--- START ---

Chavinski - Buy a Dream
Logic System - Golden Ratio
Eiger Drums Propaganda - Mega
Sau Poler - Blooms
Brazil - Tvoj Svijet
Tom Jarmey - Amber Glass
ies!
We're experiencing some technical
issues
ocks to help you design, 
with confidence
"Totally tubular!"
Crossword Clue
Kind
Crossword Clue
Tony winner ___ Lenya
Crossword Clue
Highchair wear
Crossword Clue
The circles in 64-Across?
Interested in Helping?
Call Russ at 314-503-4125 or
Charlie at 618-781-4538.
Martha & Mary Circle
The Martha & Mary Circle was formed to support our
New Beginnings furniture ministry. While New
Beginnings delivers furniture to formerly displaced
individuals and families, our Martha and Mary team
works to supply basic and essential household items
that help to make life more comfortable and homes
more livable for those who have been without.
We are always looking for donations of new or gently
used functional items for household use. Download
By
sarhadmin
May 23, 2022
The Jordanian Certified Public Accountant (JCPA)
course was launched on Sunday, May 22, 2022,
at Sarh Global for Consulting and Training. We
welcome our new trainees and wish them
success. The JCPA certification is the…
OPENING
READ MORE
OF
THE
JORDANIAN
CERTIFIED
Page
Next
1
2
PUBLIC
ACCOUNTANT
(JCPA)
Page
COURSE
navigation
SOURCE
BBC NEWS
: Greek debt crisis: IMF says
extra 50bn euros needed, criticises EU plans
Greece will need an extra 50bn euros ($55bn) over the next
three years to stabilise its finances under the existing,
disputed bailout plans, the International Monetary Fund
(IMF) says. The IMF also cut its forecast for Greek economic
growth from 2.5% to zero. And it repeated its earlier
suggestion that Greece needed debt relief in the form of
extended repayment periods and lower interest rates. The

--- END ---

Prompt. With nothing left out, transcribe the records above exactly.

Solution for this exercise.
Chavinski - Buy a Dream
Logic System - Golden Ratio
Eiger Drums Propaganda - Mega
Sau Poler - Blooms
Brazil - Tvoj Svijet
Tom Jarmey - Amber Glass
ies!
We're experiencing some technical
issues
ocks to help you design, 
with confidence
"Totally tubular!"
Crossword Clue
Kind
Crossword Clue
Tony winner ___ Lenya
Crossword Clue
Highchair wear
Crossword Clue
The circles in 64-Across?
Interested in Helping?
Call Russ at 314-503-4125 or
Charlie at 618-781-4538.
Martha & Mary Circle
The Martha & Mary Circle was formed to support our
New Beginnings furniture ministry. While New
Beginnings delivers furniture to formerly displaced
individuals and families, our Martha and Mary team
works to supply basic and essential household items
that help to make life more comfortable and homes
more livable for those who have been without.
We are always looking for donations of new or gently
used functional items for household use. Download
By
sarhadmin
May 23, 2022
The Jordanian Certified Public Accountant (JCPA)
course was launched on Sunday, May 22, 2022,
at Sarh Global for Consulting and Training. We
welcome our new trainees and wish them
success. The JCPA certification is the…
OPENING
READ MORE
OF
THE
JORDANIAN
CERTIFIED
Page
Next
1
2
PUBLIC
ACCOUNTANT
(JCPA)
Page
COURSE
navigation
SOURCE
BBC NEWS
: Greek debt crisis: IMF says
extra 50bn euros needed, criticises EU plans
Greece will need an extra 50bn euros ($55bn) over the next
three years to stabilise its finances under the existing,
disputed bailout plans, the International Monetary Fund
(IMF) says. The IMF also cut its forecast for Greek economic
growth from 2.5% to zero. And it repeated its earlier
suggestion that Greece needed debt relief in the form of
extended repayment periods and lower interest rates. The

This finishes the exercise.